--- EXERCISE INSTRUCTIONS ---
Each line below from the line with "- Ensure that" to the line with "- TASK-021: CLI" must be copied exactly, including those two, and no picture may appear in the copy.

Collected data
== == ==

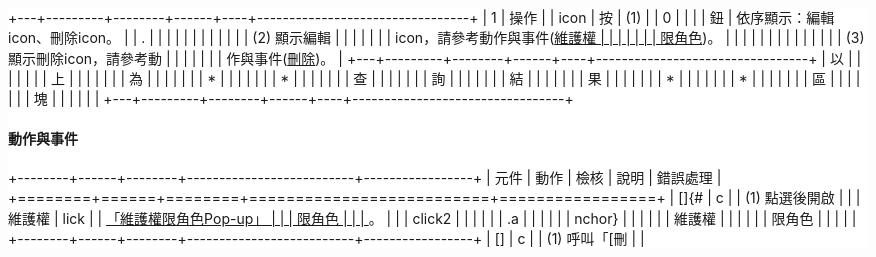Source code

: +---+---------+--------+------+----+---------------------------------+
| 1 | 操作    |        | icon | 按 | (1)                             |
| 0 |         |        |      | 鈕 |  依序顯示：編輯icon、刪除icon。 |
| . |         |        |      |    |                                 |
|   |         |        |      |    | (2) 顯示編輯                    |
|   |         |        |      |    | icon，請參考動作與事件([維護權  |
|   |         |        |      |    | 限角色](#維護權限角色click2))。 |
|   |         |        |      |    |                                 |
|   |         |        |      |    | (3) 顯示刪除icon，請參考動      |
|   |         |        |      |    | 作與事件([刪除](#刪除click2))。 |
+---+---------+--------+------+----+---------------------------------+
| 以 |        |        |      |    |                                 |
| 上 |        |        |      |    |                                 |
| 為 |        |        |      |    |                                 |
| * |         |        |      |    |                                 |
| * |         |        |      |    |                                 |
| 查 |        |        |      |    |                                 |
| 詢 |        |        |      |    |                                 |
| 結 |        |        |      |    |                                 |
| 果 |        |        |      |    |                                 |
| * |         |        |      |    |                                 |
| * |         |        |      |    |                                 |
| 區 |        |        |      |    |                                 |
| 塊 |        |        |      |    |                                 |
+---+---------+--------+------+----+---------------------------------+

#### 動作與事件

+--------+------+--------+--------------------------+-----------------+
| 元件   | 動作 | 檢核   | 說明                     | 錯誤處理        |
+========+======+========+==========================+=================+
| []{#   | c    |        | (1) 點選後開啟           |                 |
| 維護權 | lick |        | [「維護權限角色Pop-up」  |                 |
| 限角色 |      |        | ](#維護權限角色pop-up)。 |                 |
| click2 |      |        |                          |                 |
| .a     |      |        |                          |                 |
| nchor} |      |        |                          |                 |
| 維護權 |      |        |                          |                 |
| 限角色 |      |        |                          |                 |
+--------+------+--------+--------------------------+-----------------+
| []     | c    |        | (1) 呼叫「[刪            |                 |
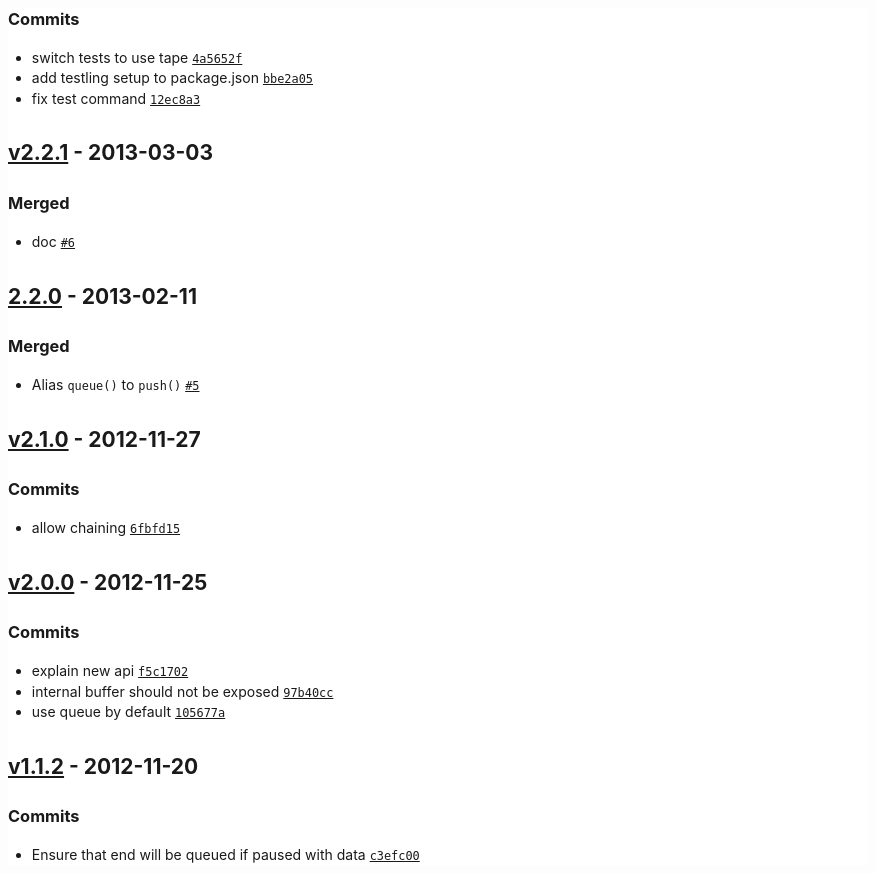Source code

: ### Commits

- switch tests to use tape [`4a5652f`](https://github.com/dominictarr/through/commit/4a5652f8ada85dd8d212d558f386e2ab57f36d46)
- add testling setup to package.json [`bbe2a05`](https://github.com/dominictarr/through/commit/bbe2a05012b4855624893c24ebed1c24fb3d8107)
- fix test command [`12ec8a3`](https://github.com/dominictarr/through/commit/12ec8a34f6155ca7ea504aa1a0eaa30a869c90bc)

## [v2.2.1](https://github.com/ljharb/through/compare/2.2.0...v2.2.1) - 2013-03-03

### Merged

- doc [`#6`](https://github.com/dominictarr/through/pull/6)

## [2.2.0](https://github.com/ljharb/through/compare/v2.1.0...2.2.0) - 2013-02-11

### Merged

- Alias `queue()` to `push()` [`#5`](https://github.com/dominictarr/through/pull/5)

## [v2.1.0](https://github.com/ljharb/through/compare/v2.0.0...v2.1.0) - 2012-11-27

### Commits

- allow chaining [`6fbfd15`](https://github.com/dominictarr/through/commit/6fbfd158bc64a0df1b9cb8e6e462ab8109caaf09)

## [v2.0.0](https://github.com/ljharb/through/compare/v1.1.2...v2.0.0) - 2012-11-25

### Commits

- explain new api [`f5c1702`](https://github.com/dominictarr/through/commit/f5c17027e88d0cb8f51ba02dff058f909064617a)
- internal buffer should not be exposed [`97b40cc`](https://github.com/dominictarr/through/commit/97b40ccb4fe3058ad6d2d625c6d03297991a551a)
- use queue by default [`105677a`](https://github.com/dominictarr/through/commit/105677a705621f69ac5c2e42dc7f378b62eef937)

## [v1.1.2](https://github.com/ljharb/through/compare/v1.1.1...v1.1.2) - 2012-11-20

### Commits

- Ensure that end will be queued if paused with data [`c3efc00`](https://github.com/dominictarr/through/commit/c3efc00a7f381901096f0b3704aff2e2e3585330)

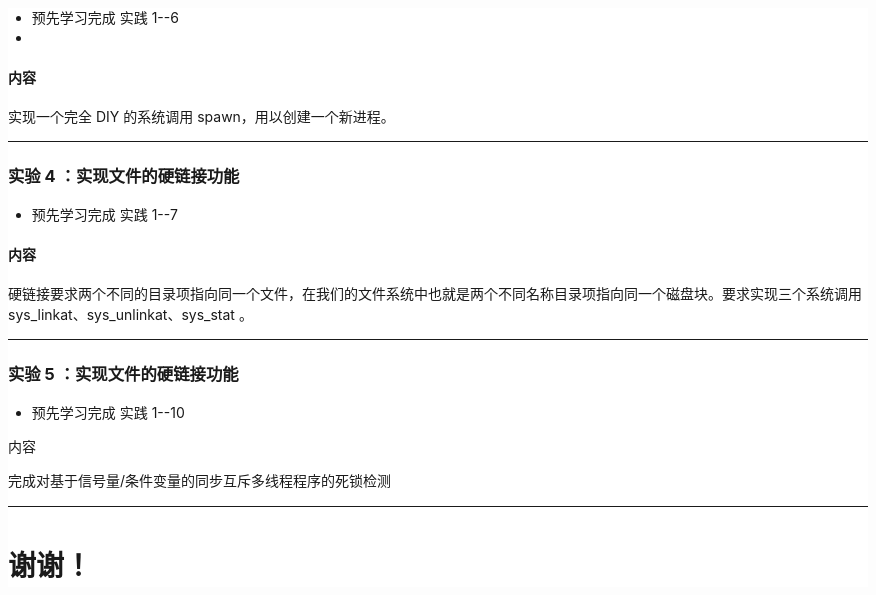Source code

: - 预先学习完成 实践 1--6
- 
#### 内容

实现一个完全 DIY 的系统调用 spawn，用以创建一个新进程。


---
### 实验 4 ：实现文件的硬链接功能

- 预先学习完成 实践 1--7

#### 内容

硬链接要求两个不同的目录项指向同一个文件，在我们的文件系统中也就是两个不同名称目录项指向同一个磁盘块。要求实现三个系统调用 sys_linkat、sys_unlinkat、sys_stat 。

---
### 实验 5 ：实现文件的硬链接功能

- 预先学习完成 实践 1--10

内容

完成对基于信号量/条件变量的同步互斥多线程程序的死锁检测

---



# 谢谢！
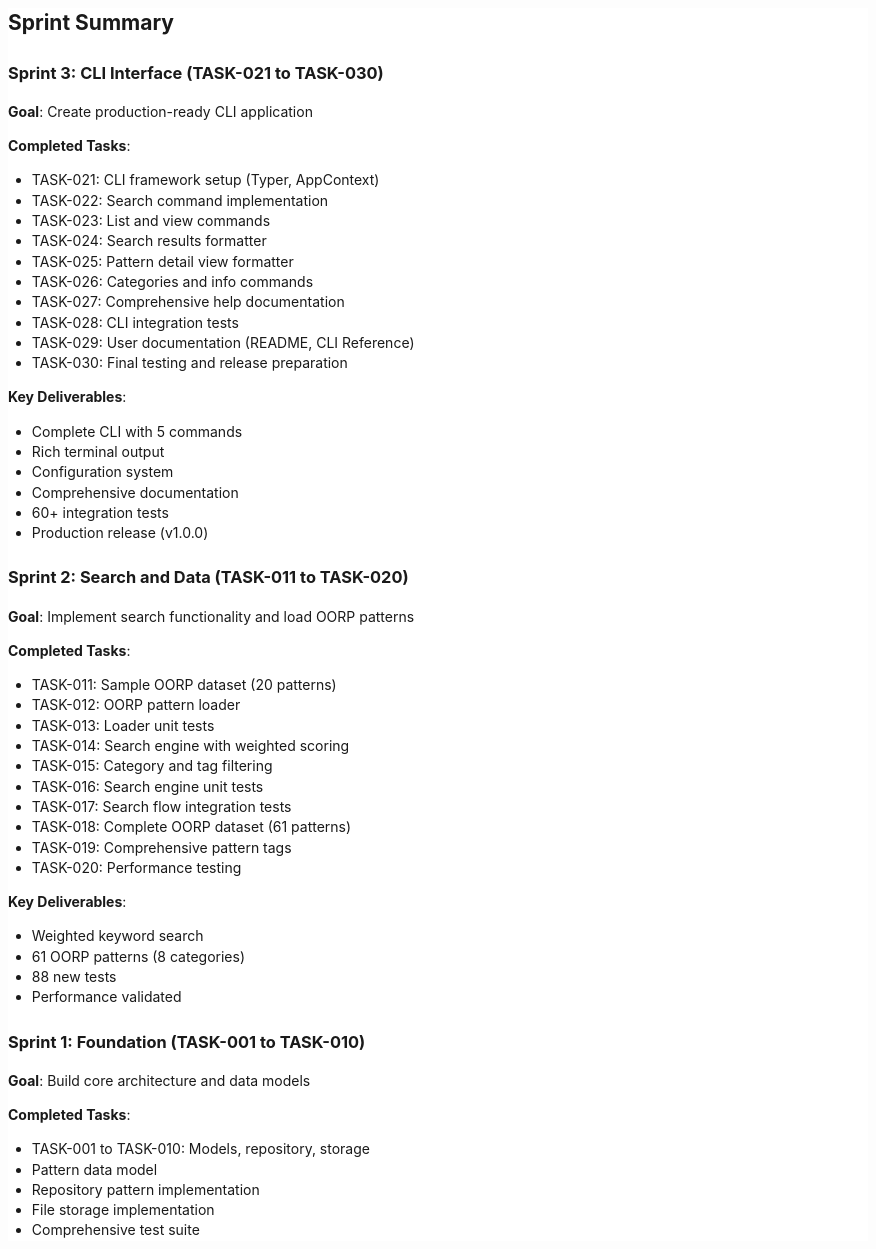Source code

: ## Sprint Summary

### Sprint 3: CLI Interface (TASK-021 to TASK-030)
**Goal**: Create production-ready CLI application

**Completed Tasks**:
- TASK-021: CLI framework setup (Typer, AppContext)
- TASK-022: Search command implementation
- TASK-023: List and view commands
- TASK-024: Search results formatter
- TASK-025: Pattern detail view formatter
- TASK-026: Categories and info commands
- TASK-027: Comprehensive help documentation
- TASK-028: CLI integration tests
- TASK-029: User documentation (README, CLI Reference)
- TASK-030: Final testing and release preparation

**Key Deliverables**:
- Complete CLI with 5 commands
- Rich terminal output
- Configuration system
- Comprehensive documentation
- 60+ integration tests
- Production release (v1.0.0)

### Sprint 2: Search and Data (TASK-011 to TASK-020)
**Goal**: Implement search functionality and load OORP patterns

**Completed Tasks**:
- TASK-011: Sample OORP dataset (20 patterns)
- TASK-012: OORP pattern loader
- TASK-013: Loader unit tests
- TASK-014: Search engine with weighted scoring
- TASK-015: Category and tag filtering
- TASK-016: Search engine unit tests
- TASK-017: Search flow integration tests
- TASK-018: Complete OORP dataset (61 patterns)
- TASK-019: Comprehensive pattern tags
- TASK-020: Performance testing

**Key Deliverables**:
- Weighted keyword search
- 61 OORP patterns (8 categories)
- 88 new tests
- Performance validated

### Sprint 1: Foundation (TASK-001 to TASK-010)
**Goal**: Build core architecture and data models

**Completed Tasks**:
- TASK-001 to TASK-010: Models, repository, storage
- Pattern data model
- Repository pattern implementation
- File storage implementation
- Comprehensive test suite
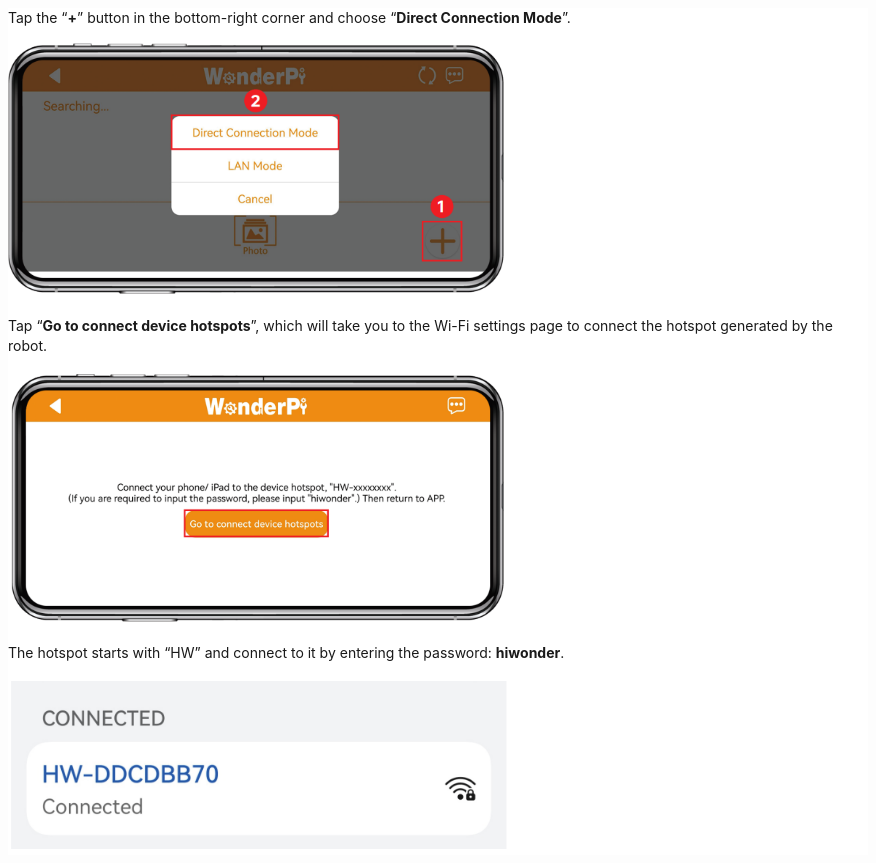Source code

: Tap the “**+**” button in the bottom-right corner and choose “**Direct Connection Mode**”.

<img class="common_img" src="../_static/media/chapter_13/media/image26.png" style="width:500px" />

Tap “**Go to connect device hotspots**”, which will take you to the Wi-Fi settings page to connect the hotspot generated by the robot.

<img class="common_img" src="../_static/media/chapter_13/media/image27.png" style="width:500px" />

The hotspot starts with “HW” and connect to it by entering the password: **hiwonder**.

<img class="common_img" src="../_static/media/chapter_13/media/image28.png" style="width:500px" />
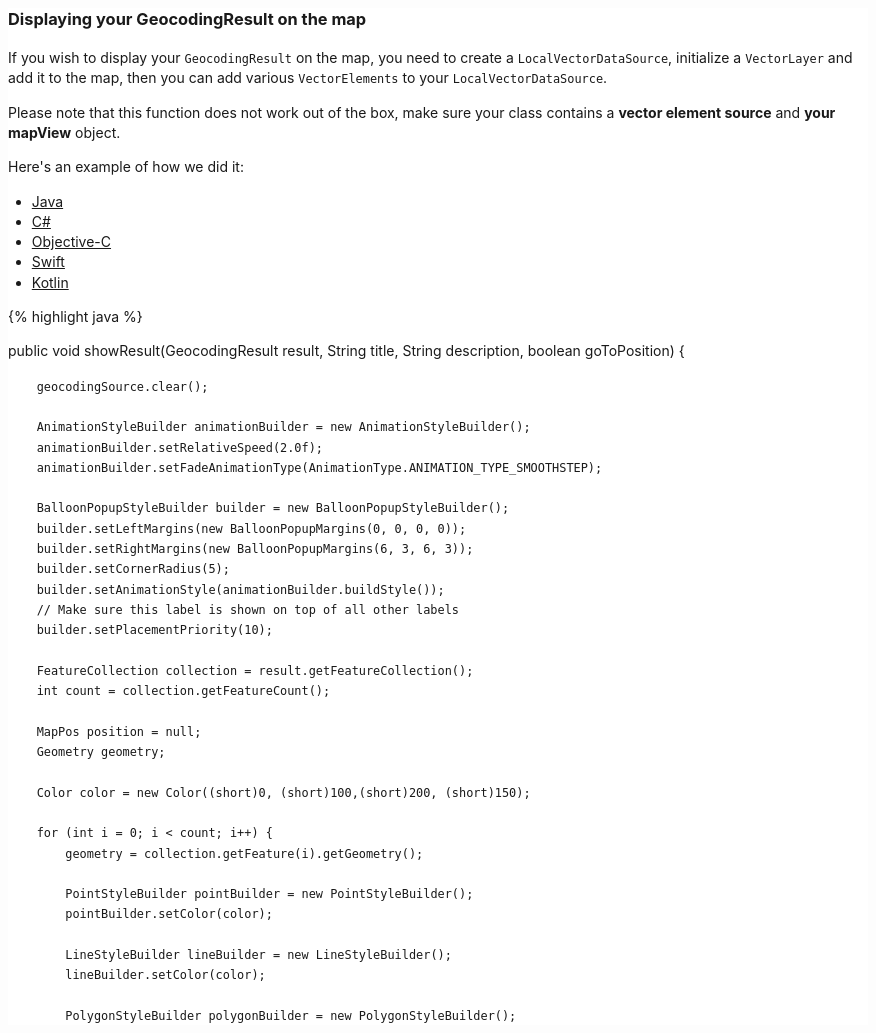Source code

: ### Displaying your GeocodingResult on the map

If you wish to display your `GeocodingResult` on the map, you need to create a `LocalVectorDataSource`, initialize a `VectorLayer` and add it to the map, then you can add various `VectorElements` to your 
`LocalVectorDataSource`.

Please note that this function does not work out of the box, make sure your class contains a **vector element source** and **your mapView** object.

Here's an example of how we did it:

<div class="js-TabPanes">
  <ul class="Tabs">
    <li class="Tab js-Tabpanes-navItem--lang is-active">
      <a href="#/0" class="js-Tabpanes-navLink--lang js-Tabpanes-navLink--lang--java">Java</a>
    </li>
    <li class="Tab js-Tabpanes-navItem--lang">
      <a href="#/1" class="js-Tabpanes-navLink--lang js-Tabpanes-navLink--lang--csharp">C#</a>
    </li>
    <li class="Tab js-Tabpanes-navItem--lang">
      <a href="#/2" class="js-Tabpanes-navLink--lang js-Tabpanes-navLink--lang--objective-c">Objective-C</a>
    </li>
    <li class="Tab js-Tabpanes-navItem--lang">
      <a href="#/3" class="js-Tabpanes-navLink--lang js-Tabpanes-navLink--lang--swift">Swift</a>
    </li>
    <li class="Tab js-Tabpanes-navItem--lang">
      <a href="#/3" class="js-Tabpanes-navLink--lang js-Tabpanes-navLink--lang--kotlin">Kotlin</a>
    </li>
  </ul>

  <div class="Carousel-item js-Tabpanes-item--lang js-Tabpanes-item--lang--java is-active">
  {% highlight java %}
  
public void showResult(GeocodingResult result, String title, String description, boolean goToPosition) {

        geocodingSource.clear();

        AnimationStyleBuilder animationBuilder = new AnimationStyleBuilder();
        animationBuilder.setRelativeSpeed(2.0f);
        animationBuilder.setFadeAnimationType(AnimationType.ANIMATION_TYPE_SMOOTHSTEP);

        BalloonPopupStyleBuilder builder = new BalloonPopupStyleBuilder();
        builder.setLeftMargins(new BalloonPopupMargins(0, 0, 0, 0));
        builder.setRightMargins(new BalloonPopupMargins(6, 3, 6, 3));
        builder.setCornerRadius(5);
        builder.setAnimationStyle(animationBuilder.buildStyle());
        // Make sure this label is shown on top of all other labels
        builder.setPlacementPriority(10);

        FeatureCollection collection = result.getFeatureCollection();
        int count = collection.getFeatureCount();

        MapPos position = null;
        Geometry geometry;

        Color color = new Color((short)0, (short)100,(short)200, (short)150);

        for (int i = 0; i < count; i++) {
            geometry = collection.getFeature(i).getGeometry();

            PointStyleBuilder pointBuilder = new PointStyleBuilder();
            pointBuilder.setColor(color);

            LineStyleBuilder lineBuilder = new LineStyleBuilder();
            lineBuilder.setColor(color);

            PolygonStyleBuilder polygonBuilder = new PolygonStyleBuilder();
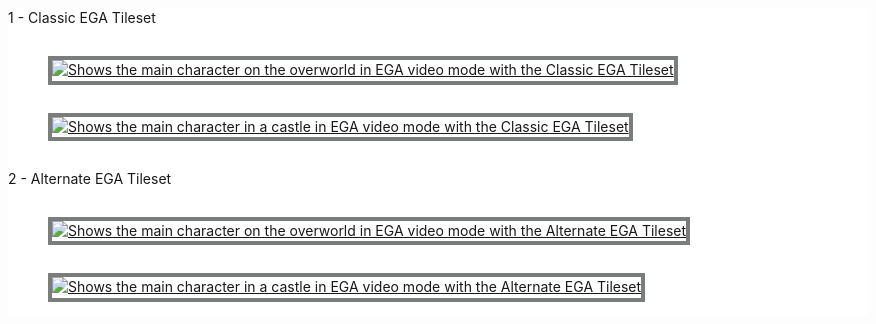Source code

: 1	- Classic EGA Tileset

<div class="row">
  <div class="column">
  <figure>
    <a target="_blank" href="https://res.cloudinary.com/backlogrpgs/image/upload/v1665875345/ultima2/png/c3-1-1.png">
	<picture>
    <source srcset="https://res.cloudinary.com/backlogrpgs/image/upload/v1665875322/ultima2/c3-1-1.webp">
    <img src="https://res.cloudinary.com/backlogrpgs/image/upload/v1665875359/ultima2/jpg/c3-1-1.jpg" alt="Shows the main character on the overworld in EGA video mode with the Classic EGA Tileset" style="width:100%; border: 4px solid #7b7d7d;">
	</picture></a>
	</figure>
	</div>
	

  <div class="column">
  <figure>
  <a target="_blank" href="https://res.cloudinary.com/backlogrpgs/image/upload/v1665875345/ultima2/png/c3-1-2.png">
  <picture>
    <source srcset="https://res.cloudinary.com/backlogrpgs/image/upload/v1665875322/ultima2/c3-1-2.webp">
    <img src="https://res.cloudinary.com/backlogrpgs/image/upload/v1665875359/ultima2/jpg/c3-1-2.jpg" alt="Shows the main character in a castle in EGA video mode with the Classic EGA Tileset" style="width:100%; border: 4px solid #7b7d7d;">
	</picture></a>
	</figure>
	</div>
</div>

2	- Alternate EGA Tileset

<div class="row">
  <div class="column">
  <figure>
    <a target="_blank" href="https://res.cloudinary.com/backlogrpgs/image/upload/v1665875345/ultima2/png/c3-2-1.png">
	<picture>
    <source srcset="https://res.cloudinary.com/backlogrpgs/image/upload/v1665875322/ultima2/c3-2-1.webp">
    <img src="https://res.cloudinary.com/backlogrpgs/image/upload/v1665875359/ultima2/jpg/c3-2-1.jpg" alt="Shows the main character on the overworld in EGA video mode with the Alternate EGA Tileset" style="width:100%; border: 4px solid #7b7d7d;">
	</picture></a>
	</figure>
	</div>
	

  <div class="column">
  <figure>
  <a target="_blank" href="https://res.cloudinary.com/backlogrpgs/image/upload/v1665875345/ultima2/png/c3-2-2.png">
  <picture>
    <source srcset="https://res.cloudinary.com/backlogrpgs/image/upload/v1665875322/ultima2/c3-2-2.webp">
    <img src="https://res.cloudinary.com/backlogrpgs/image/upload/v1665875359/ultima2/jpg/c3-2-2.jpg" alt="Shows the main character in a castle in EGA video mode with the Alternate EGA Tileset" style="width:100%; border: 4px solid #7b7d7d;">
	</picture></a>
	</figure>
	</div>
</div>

== == ==

--- SOLUTION FOR THIS PROBLEM ---
- Ensure that end will be queued if paused with data [`c3efc00`](https://github.com/dominictarr/through/commit/c3efc00a7f381901096f0b3704aff2e2e3585330)

Source code

: - 预先学习完成 实践 1--6
- 
#### 内容

实现一个完全 DIY 的系统调用 spawn，用以创建一个新进程。


---
### 实验 4 ：实现文件的硬链接功能

- 预先学习完成 实践 1--7

#### 内容

硬链接要求两个不同的目录项指向同一个文件，在我们的文件系统中也就是两个不同名称目录项指向同一个磁盘块。要求实现三个系统调用 sys_linkat、sys_unlinkat、sys_stat 。

---
### 实验 5 ：实现文件的硬链接功能

- 预先学习完成 实践 1--10

内容

完成对基于信号量/条件变量的同步互斥多线程程序的死锁检测

---



# 谢谢！
Source code

: ## Sprint Summary

### Sprint 3: CLI Interface (TASK-021 to TASK-030)
**Goal**: Create production-ready CLI application

**Completed Tasks**:
- TASK-021: CLI framework setup (Typer, AppContext)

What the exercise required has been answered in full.